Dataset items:
┄┄┄┄┄┄

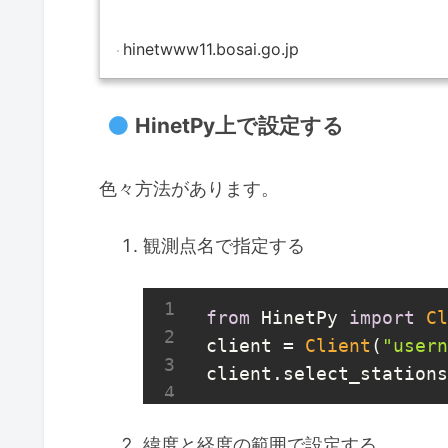
hinetwww11.bosai.go.jp
HinetPy上で設定する
色々方法があります。
観測点名で指定する
from
 HinetPy 
import
Cl
client = 
Client
(
"usern
client.select_stations
緯度と経度の範囲で設定する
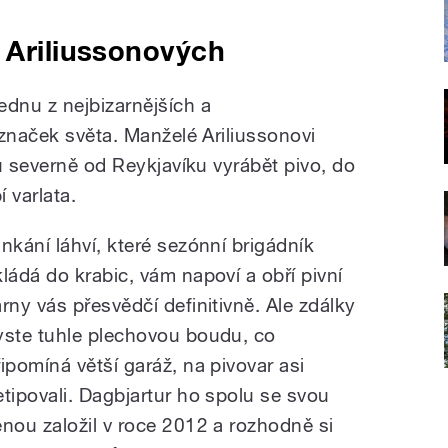
 Ariliussonových
dnu z nejbizarnějších a
 značek světa. Manželé Ariliussonovi
ů severně od Reykjavíku vyrábět pivo, do
í varlata.
inkání láhví, které sezónní brigádník
kládá do krabic, vám napoví a obří pivní
arny vás přesvědčí definitivně. Ale zdálky
yste tuhle plechovou boudu, co
řipomíná větší garáž, na pivovar asi
etipovali. Dagbjartur ho spolu se svou
enou založil v roce 2012 a rozhodně si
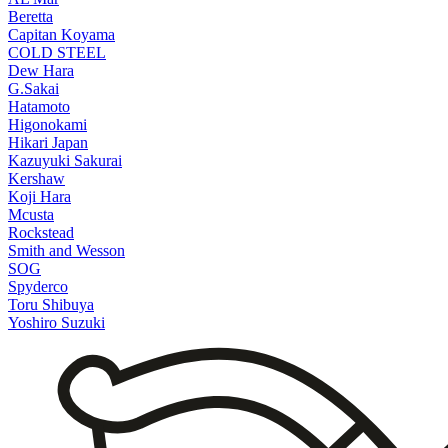
Beretta
Capitan Koyama
COLD STEEL
Dew Hara
G.Sakai
Hatamoto
Higonokami
Hikari Japan
Kazuyuki Sakurai
Kershaw
Koji Hara
Mcusta
Rockstead
Smith and Wesson
SOG
Spyderco
Toru Shibuya
Yoshiro Suzuki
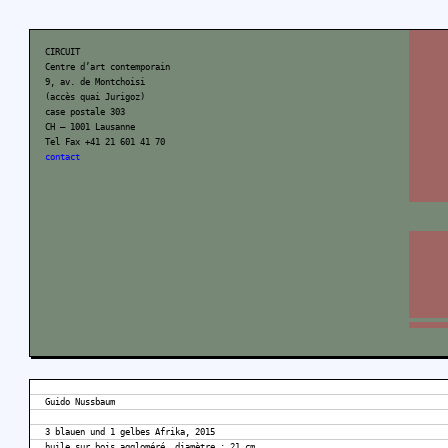
CIRCUIT
Centre d’art contemporain
9, av. de Montchoisi
(accès quai Jurigoz)
case postale 303
CH – 1001 Lausanne
Tel Fax +41 21 601 41 70
contact
Guido Nussbaum
3 blauen und 1 gelbes Afrika, 2015
huile sur bois aggloméré, diamètre : 21 cm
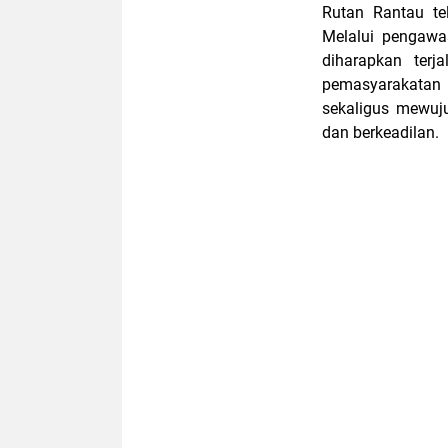
Rutan Rantau te
Melalui pengawa
diharapkan terj
pemasyarakatan
sekaligus mewuju
dan berkeadilan.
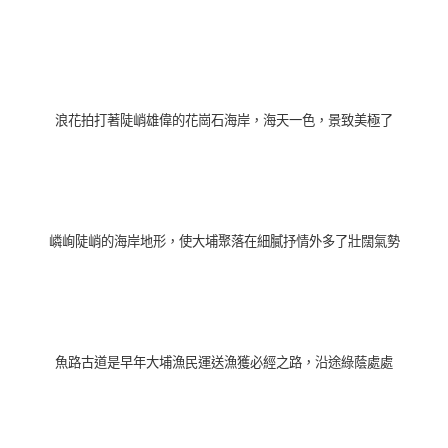
浪花拍打著陡峭雄偉的花崗石海岸，海天一色，景致美極了
嶙峋陡峭
的海岸地形，
使大埔聚落在細膩抒情外多了壯闊氣勢
魚路古道
是早年大埔漁民運送漁獲必經之路，
沿途綠蔭處處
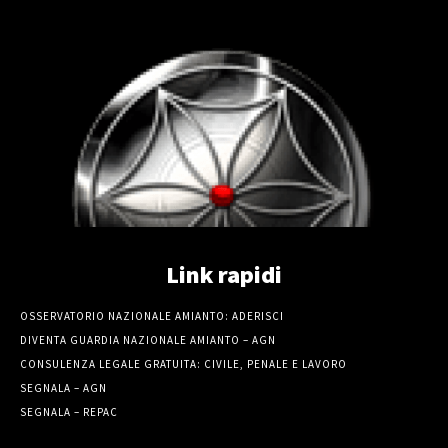
Link rapidi
OSSERVATORIO NAZIONALE AMIANTO: ADERISCI
DIVENTA GUARDIA NAZIONALE AMIANTO – AGN
CONSULENZA LEGALE GRATUITA: CIVILE, PENALE E LAVORO
SEGNALA – AGN
SEGNALA – REPAC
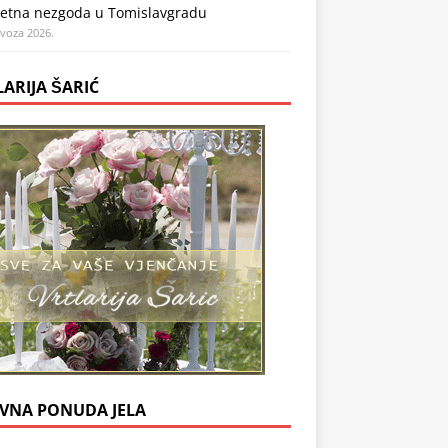
etna nezgoda u Tomislavgradu
ovoza 2026.
LARIJA ŠARIĆ
VNA PONUDA JELA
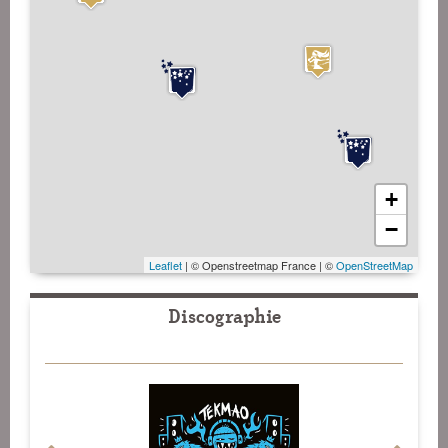
+
−
Leaflet
| © Openstreetmap France | ©
OpenStreetMap
Discographie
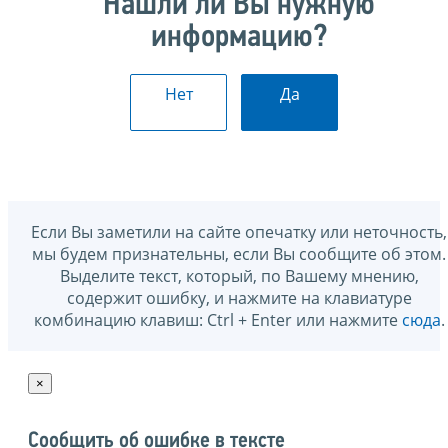
Нашли ли Вы нужную
информацию?
Нет
Да
Если Вы заметили на сайте опечатку или неточность,
мы будем признательны, если Вы сообщите об этом.
Выделите текст, который, по Вашему мнению,
содержит ошибку, и нажмите на клавиатуре
комбинацию клавиш: Ctrl + Enter или нажмите
сюда
.
×
Сообщить об ошибке в тексте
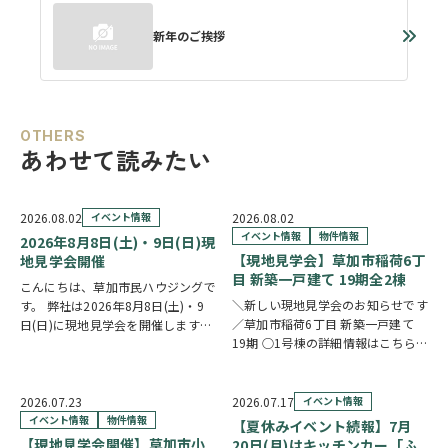
新年のご挨拶
OTHERS
あわせて読みたい
2026.08.02
イベント情報
2026.08.02
イベント情報
物件情報
2026年8月8日(土)・9日(日)現
【現地見学会】草加市稲荷6丁
地見学会開催
目 新築一戸建て 19期全2棟
こんにちは、草加市民ハウジングで
＼新しい現地見学会のお知らせです
す。 弊社は2026年8月8日(土)・9
／草加市稲荷6丁目 新築一戸建て
日(日)に現地見学会を開催します！
19期 ○1号棟の詳細情報はこちら
◎開催時間/10：00～17：00(※要
○2号棟の詳細情報はこちら
クリ
相談にて時間外対応可) 各現場ごと
ックで物件情報へリンク✓ 暮らしの
に専門のスタッフが待機しており、
中心となるLDKは、17帖以上のゆと
直接物件を見ながらご説明さ…
2026.07.23
2026.07.17
イベント情報
り空間。食洗機付きカウンターキッ
イベント情報
物件情報
【夏休みイベント続報】7月
チ…
【現地見学会開催】草加市小
20日(月)はキッチンカー「ふ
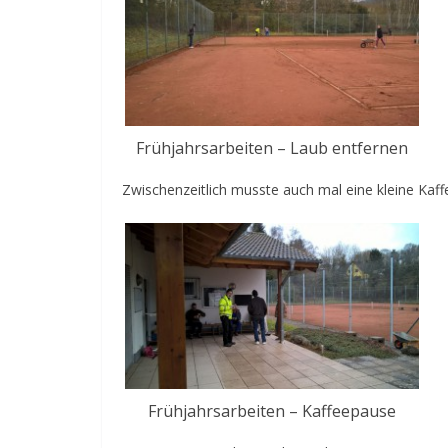
Frühjahrsarbeiten – Laub entfernen
Zwischenzeitlich musste auch mal eine kleine Kaf
Frühjahrsarbeiten – Kaffeepause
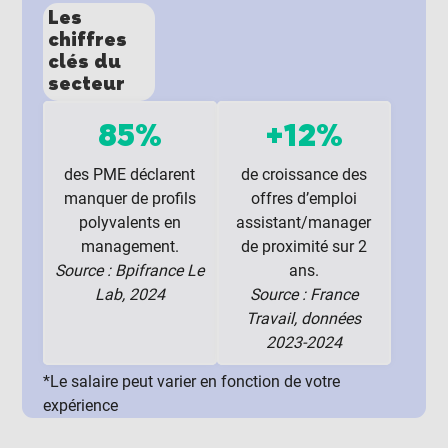
Les
chiffres
clés du
secteur
85%
+12%
des PME déclarent
de croissance des
manquer de profils
offres d’emploi
polyvalents en
assistant/manager
management.
de proximité sur 2
Source : Bpifrance Le
ans.
Lab, 2024
Source : France
Travail, données
2023-2024
*Le salaire peut varier en fonction de votre
expérience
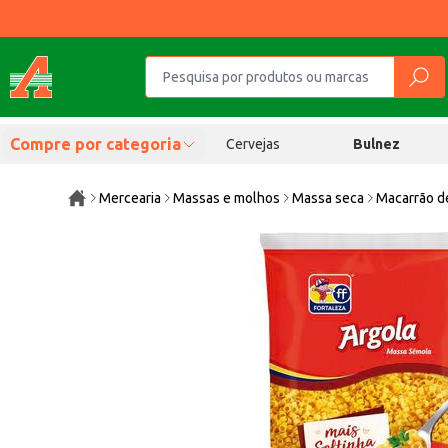
Compre por categoria
Cervejas
Bulnez
Mercearia
Massas e molhos
Massa seca
Macarrão d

┄┄┄┄┄┄

Task instructions:
Above are the records; print them all exactly and keep the pictures out.

Task result:
hinetwww11.bosai.go.jp
HinetPy上で設定する
色々方法があります。
観測点名で指定する
from
 HinetPy 
import
Cl
client = 
Client
(
"usern
client.select_stations
緯度と経度の範囲で設定する
 Ariliussonových
dnu z nejbizarnějších a
 značek světa. Manželé Ariliussonovi
ů severně od Reykjavíku vyrábět pivo, do
í varlata.
inkání láhví, které sezónní brigádník
kládá do krabic, vám napoví a obří pivní
arny vás přesvědčí definitivně. Ale zdálky
yste tuhle plechovou boudu, co
řipomíná větší garáž, na pivovar asi
etipovali. Dagbjartur ho spolu se svou
enou založil v roce 2012 a rozhodně si
Beretta
Capitan Koyama
COLD STEEL
Dew Hara
G.Sakai
Hatamoto
Higonokami
Hikari Japan
Kazuyuki Sakurai
Kershaw
Koji Hara
Mcusta
Rockstead
Smith and Wesson
SOG
Spyderco
Toru Shibuya
Yoshiro Suzuki
CIRCUIT
Centre d’art contemporain
9, av. de Montchoisi
(accès quai Jurigoz)
case postale 303
CH – 1001 Lausanne
Tel Fax +41 21 601 41 70
contact
Guido Nussbaum
3 blauen und 1 gelbes Afrika, 2015
huile sur bois aggloméré, diamètre : 21 cm
Rutan Rantau te
Melalui pengawa
diharapkan terj
pemasyarakatan
sekaligus mewuju
dan berkeadilan.
浪花拍打著陡峭雄偉的花崗石海岸，海天一色，景致美極了
嶙峋陡峭
的海岸地形，
使大埔聚落在細膩抒情外多了壯闊氣勢
魚路古道
是早年大埔漁民運送漁獲必經之路，
沿途綠蔭處處
Link rapidi
OSSERVATORIO NAZIONALE AMIANTO: ADERISCI
DIVENTA GUARDIA NAZIONALE AMIANTO – AGN
CONSULENZA LEGALE GRATUITA: CIVILE, PENALE E LAVORO
SEGNALA – AGN
SEGNALA – REPAC
etna nezgoda u Tomislavgradu
ovoza 2026.
LARIJA ŠARIĆ
VNA PONUDA JELA
+
−
Leaflet
| © Openstreetmap France | ©
OpenStreetMap
Discographie
Нашли ли Вы нужную
информацию?
Нет
Да
Если Вы заметили на сайте опечатку или неточность,
мы будем признательны, если Вы сообщите об этом.
Выделите текст, который, по Вашему мнению,
содержит ошибку, и нажмите на клавиатуре
комбинацию клавиш: Ctrl + Enter или нажмите
сюда
.
×
Сообщить об ошибке в тексте
新年のご挨拶
OTHERS
あわせて読みたい
2026.08.02
イベント情報
2026.08.02
イベント情報
物件情報
2026年8月8日(土)・9日(日)現
【現地見学会】草加市稲荷6丁
地見学会開催
目 新築一戸建て 19期全2棟
こんにちは、草加市民ハウジングで
＼新しい現地見学会のお知らせです
す。 弊社は2026年8月8日(土)・9
／草加市稲荷6丁目 新築一戸建て
日(日)に現地見学会を開催します！
19期 ○1号棟の詳細情報はこちら
◎開催時間/10：00～17：00(※要
○2号棟の詳細情報はこちら
クリ
相談にて時間外対応可) 各現場ごと
ックで物件情報へリンク✓ 暮らしの
に専門のスタッフが待機しており、
中心となるLDKは、17帖以上のゆと
直接物件を見ながらご説明さ…
2026.07.23
2026.07.17
イベント情報
り空間。食洗機付きカウンターキッ
イベント情報
物件情報
【夏休みイベント続報】7月
チ…
【現地見学会開催】草加市小
20日(月)はキッチンカー「ふ
Frühjahrsarbeiten – Laub entfernen
Zwischenzeitlich musste auch mal eine kleine Kaf
Frühjahrsarbeiten – Kaffeepause
Les
chiffres
clés du
secteur
85%
+12%
des PME déclarent
de croissance des
manquer de profils
offres d’emploi
polyvalents en
assistant/manager
management.
de proximité sur 2
Source : Bpifrance Le
ans.
Lab, 2024
Source : France
Travail, données
2023-2024
*Le salaire peut varier en fonction de votre
expérience
Compre por categoria
Cervejas
Bulnez
Mercearia
Massas e molhos
Massa seca
Macarrão d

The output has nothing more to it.